Diário de Bordo I - Natal

Alguém me perguntou ontem no msn: "Dinho, porque Natal?"
É uma pergunta simples, que revela uma curiosidade simples: porque especificamente a cidade de Natal.
Nessa linha, desperta outras perguntas. Poderia serMaceió? Cuiabá?
E, já que estou no Rio, onde as favelas tem mais habitantes que muitos municípios brasileiros - estamos falando de centenas de milhares de pessoas - se eu quero estudar os fenômenos sociais relacionados à favela (já que estou inserido nesse contexto no Rio de Janeiro) não seria melhor tomar um ônibus de R$2,40 e ir no Complexo do Alemão ou no Complexo da Maré,onde já tenho muitos contatos e experiências?
Minhas respostas na rede devem ser criativas e provocadoras. Provocar novas idéias e caminhos. Porque descobri que tenho no meu círculo de relacionamento pessoas criativas e provocadoras. Pessoas que me motivam a ser criativo, a pensar mais, a falar mais. Sou privilegiado.
Portanto, a resposta a essa pergunta tinha que atender de forma mais ampla.
Não existe apenas uma resposta, existem várias. Eu vou dar algumas, outras, não. Mas, nenhuma delas está relacionada com fazer turismo aqui, ou o sol ou as praias dessa cidade. De fato são belíssimas, passei de carro pela orla e vi, mas, definitivamente, praia de nordeste não é o que me  motiva juntar economias e vir.
Esse sentimento, que de forma alguma é de desprezo às belezas locais, deve estar inconscientemente relacionado com essa impressão que tenho de que, no Rio, temos tudo que precisamos, para o bem e para o mal.
Que, em termos de cidade, história, pessoas e problemas, já temos tudo, até exportamos para as artes o que somos. E poderíamos ser personagens de uma novela das oito, com seus esteriótipos e reducionismos roteirísticos soap opera de quinta categoria e núcleos com seus respectivos protagonistas.
Temos o núcleo dos milicianos, dos políticos,dos evangélicos, núcleo dos PMs, dos ativistas, das ONGs, dos artistas, jornalistas, e alguns de nós até se esforçam pra serem vistos como personagens.

▶ **Objetivo A**
Segundo o trecho, quanto custa o ônibus que poderia levar ao Complexo do Alemão ou ao Complexo da Maré?
▶ **Objetivo B**
Reproduza sem alterações a parte do trecho que vai de "E, já que estou" até "mais. Sou privilegiado.".
Os dados não têm nenhuma relação com o trecho.

▶ **Dados fornecidos**
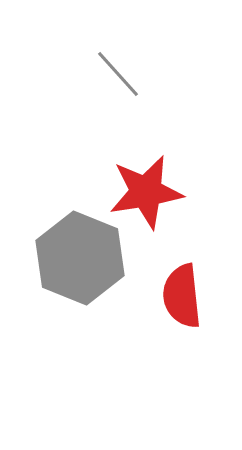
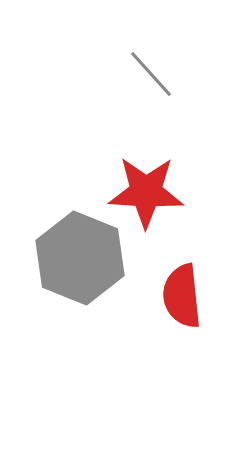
gray line: moved 33 px right
red star: rotated 12 degrees clockwise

▶ **Resposta A**
R$2,40.

▶ **Resposta B**
E, já que estou no Rio, onde as favelas tem mais habitantes que muitos municípios brasileiros - estamos falando de centenas de milhares de pessoas - se eu quero estudar os fenômenos sociais relacionados à favela (já que estou inserido nesse contexto no Rio de Janeiro) não seria melhor tomar um ônibus de R$2,40 e ir no Complexo do Alemão ou no Complexo da Maré,onde já tenho muitos contatos e experiências?
Minhas respostas na rede devem ser criativas e provocadoras. Provocar novas idéias e caminhos. Porque descobri que tenho no meu círculo de relacionamento pessoas criativas e provocadoras. Pessoas que me motivam a ser criativo, a pensar mais, a falar mais. Sou privilegiado.